Non è un caso che a notare il cambiamento del vento sia stato il più esperto dei rappresentanti della opposizione: Walid Jumblatt. «Ringrazio veramente i militanti di Hezbollah perchè hanno sventolato bandiere libanesi. Abbiamo qualcosa in comune ed è per questo che dobbiamo avviare un dialogo», ha commentato Jumblatt, che alla testa di una delegazione dell'opposizione libanese, ha incontrato ieri a Bruxelles l'alto rappresentante per la politica estera dell'Unione europea Javier Solana. Jumblatt ha peraltro definito «rischiose» le clausole della risoluzione 1559 del Consiglio di sicurezza dell'Onu ¡ la bandiera dell'opposizione - in cui, oltre al ritiro delle truppe siriane dal Libano, si richiede il disarmo delle milizie di Hezbollah, che è stato - ha detto il leader druso - «uno dei pilastri dell'indipendenza libanese».

Mentre pronunciava queste parole, a Damasco il presidente siriano Bashar al-Assad si concedeva un bagno di folla, affacciandosi alle finestre del suo palazzo per rispondere al saluto di mezzo milione di manifestanti che inneggiavano al suo nome, al grido di «Dio, la Siria, Bashar», «Uno, uno, la Siria e il Libano non sono che uno».

«Il reincarico a Karame» ci ha detto Reinoud Leenders, un analista dell'ufficio di Beirut dell'International Crisis Group «rischia tuttavia d'imprimere un'ulteriore, brusca accelerazione alla crisi innescata in Libano dall'uccisione di Rafik Hariri, che nell'ottobre scorso si era dimesso in segno di protesta contro l'estensione del mandato di Lahud, appoggiata dalla Siria». Leenders ha aggiunto che, nonostante il mandato di Karame sia soltanto di due mesi, in pratica fino alle elezioni di maggio, le forze più estremiste dell'opposizione, legate ad Amin Gemayel, potrebbero tentare di aggravare la crisi allo scopo di mettere nell'angolo Lahud e la Siria.

Karame, se non ci saranno sorprese, proverà a formare un governo con l'obiettivo di varare una nuova legge elettorale per le consultazioni previste a maggio e di definire con Damasco la «fase due» del ripiegamento delle truppe siriane in Libano (che, iniziato ieri mattina, entro fine mese dovrebbero essersi completamente attestate nella valle della Beqaa). Difficilmente sarà un esecutivo di unità nazionale, come vorrebbe Nasrallah. A favore del reincarico ieri si sono espressi i gruppi parlamentari dei due movimenti sciiti Hezbollah e Amal, quello del cristiano filo-siriano Suleiman Franjieh, il Partito nazional socialista siriano, il Baath e una quindicina di indipendenti, ovvero 70 parlamentari sui 127 .

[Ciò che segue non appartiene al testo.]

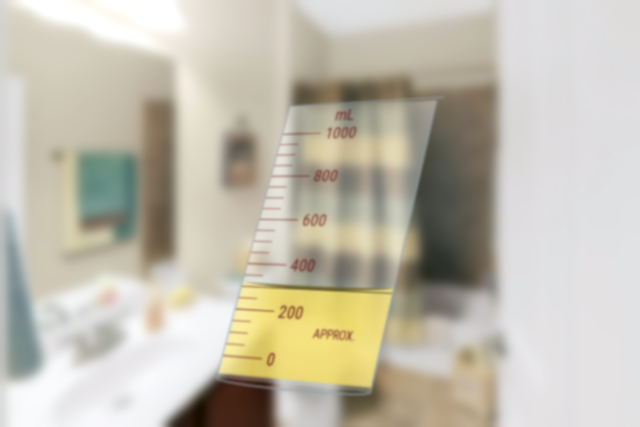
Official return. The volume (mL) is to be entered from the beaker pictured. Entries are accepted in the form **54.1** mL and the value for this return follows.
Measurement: **300** mL
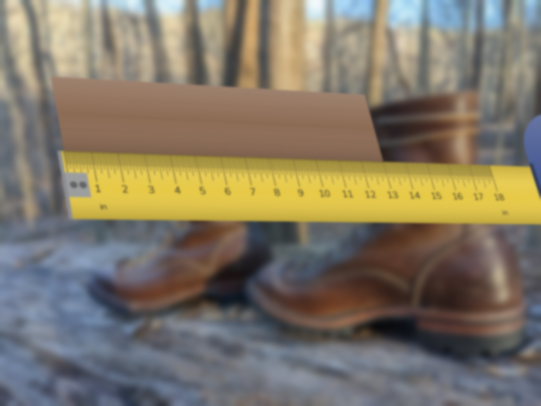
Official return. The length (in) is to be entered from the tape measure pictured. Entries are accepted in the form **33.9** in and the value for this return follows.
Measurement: **13** in
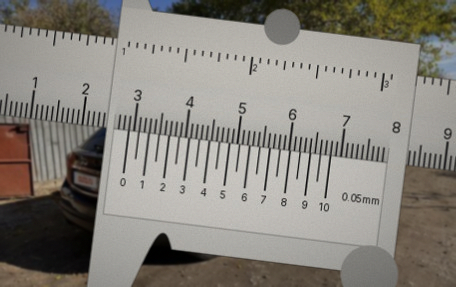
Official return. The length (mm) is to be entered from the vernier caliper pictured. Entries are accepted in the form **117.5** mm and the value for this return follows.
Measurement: **29.0** mm
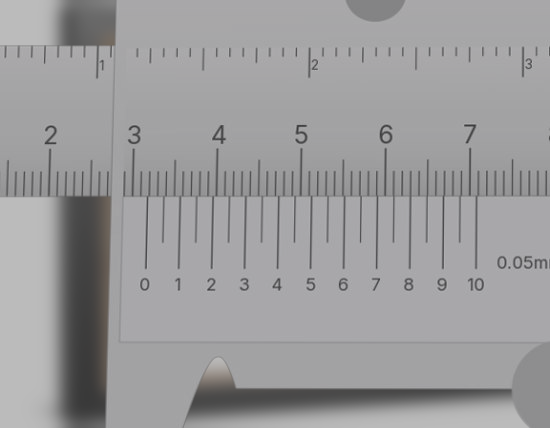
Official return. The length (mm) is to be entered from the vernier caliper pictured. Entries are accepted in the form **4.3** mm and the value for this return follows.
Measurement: **31.8** mm
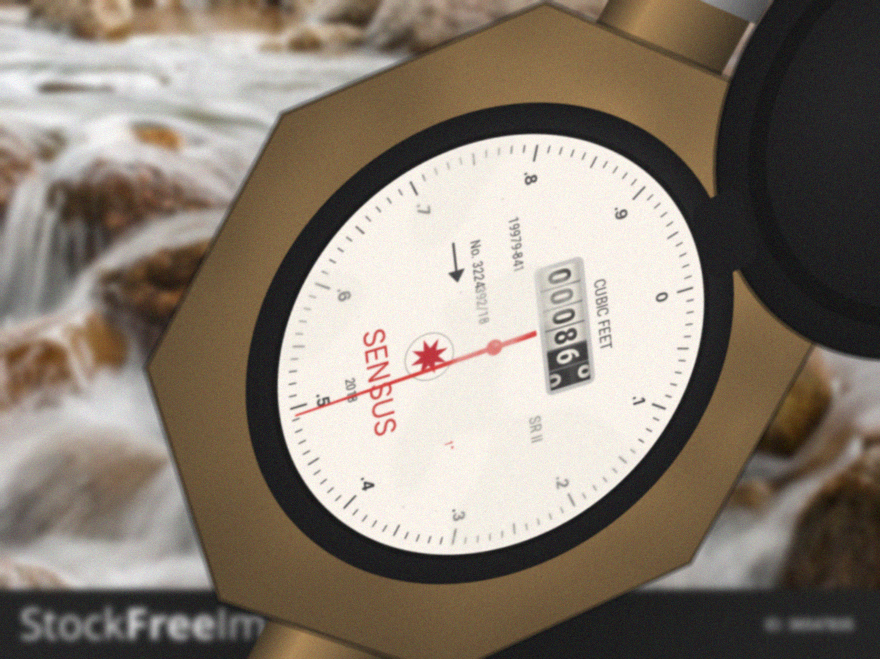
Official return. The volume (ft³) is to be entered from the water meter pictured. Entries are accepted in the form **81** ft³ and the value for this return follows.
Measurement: **868.49** ft³
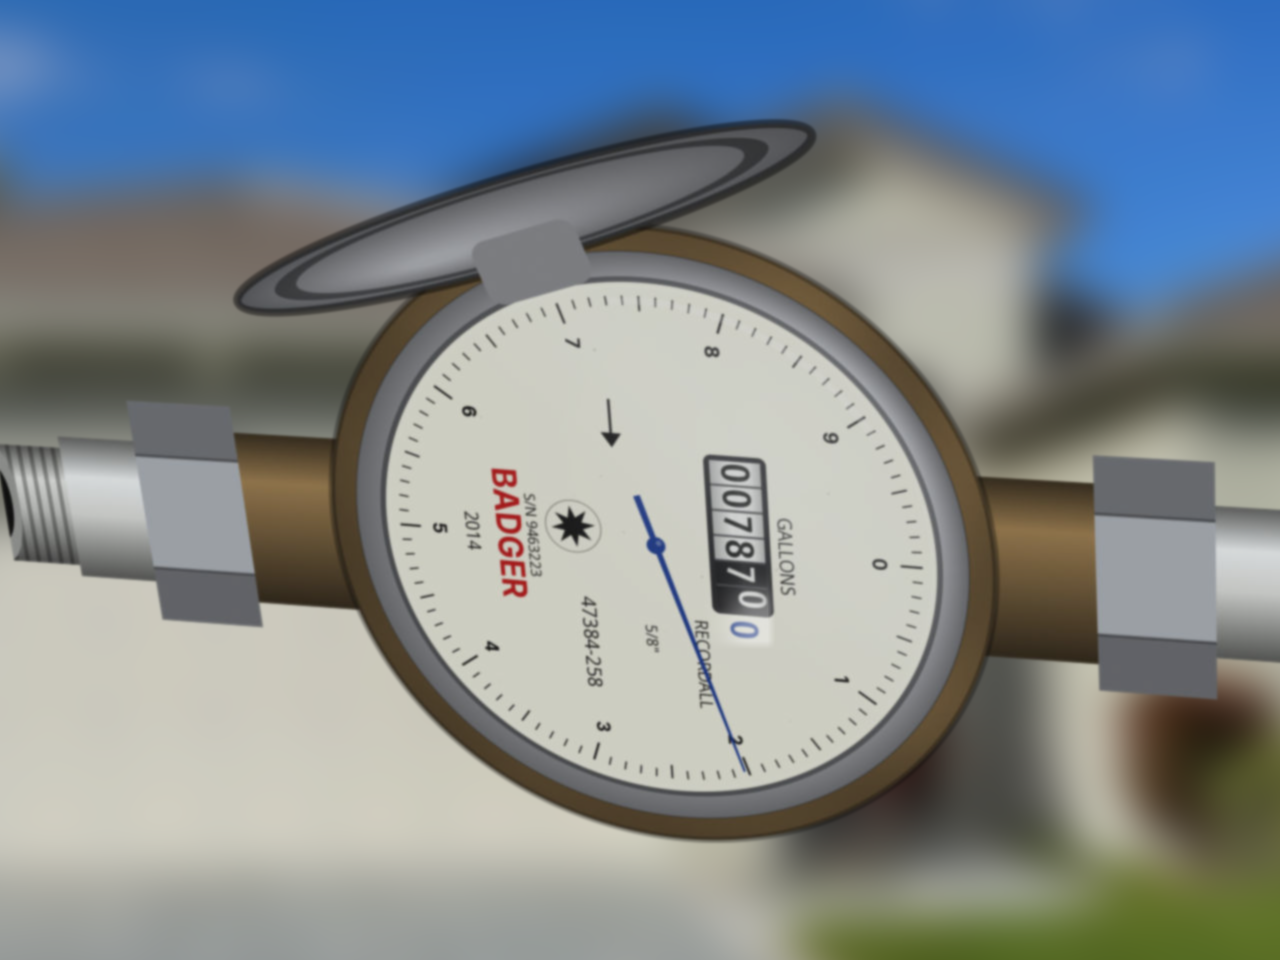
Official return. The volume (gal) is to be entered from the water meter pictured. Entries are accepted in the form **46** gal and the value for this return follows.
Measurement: **78702.0** gal
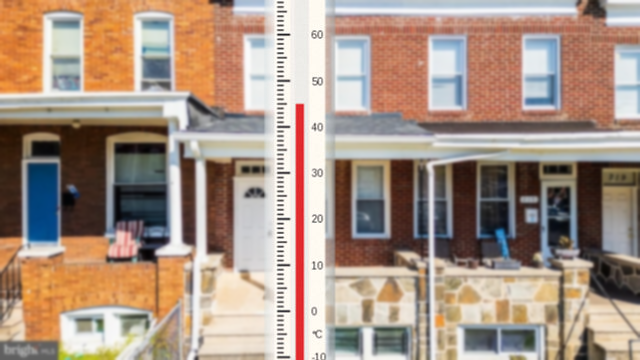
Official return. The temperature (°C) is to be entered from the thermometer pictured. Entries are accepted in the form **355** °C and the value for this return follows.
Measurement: **45** °C
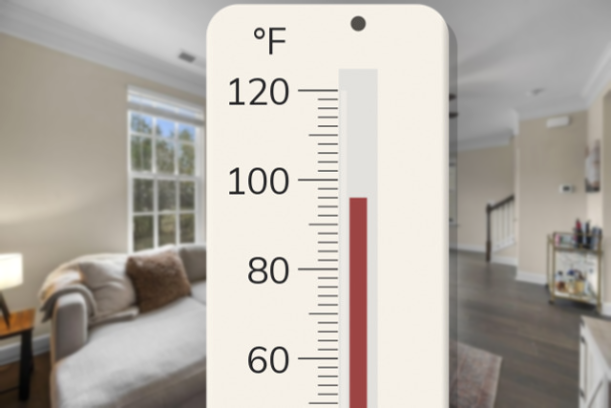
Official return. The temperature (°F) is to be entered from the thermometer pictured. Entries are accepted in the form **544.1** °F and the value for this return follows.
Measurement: **96** °F
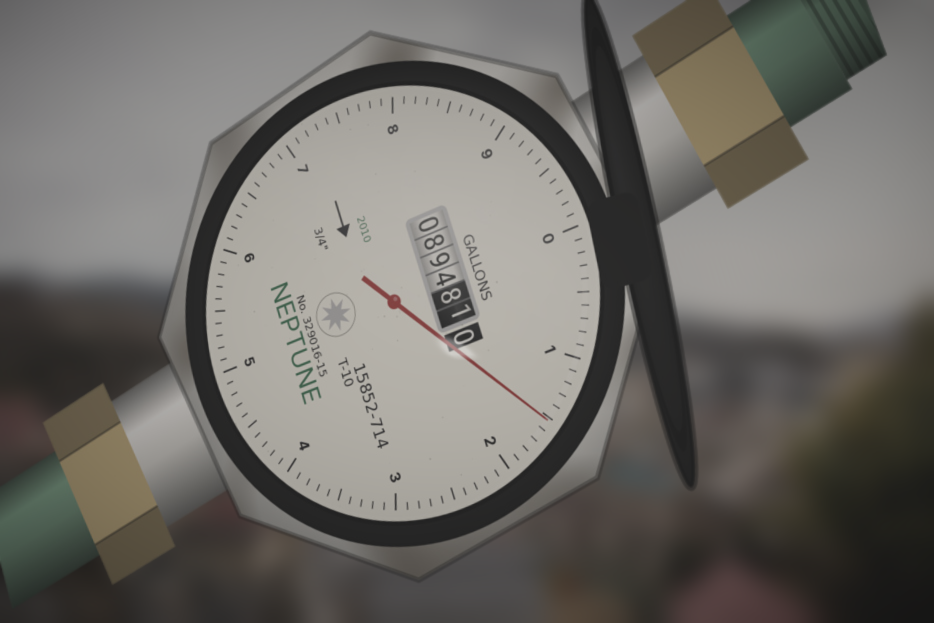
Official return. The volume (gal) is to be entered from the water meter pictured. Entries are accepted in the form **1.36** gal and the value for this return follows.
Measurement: **894811.5** gal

L'opposizione - rappresentata da due soli deputati, Ghinwa Jallul per il gruppo di Hariri e Fares Swad per il gruppo d'opposizione cristiano di Qornet Shewan - non ha avanzato alcuna candidatura. Ha ribadito però le sue tre condizioni per appoggiare un governo «neutrale»: verità sull' attentato del 14 febbraio, destituzione dei capi dei servizi di sicurezza, ritiro totale dei soldati di Damasco.

Se le azioni di filosiriani a Beirut sono in rialzo, allo stesso tempo non diminuiscono le pressione statunitensi su Damasco. Ieri George Bush ha ha dichiarato che il piano della Siria di ridispiegamento dal Libano è solo una «mezza misura» e che i servizi di intelligence siriani stanno ancora esercitando un forte controllo sul Libano.

I siriani intanto continuano il ridispiegamento delle loro forze militari nella Beqaa e il ritiro dovrebbe essere completato prima delle elezioni politiche libanesi previste a metà maggio.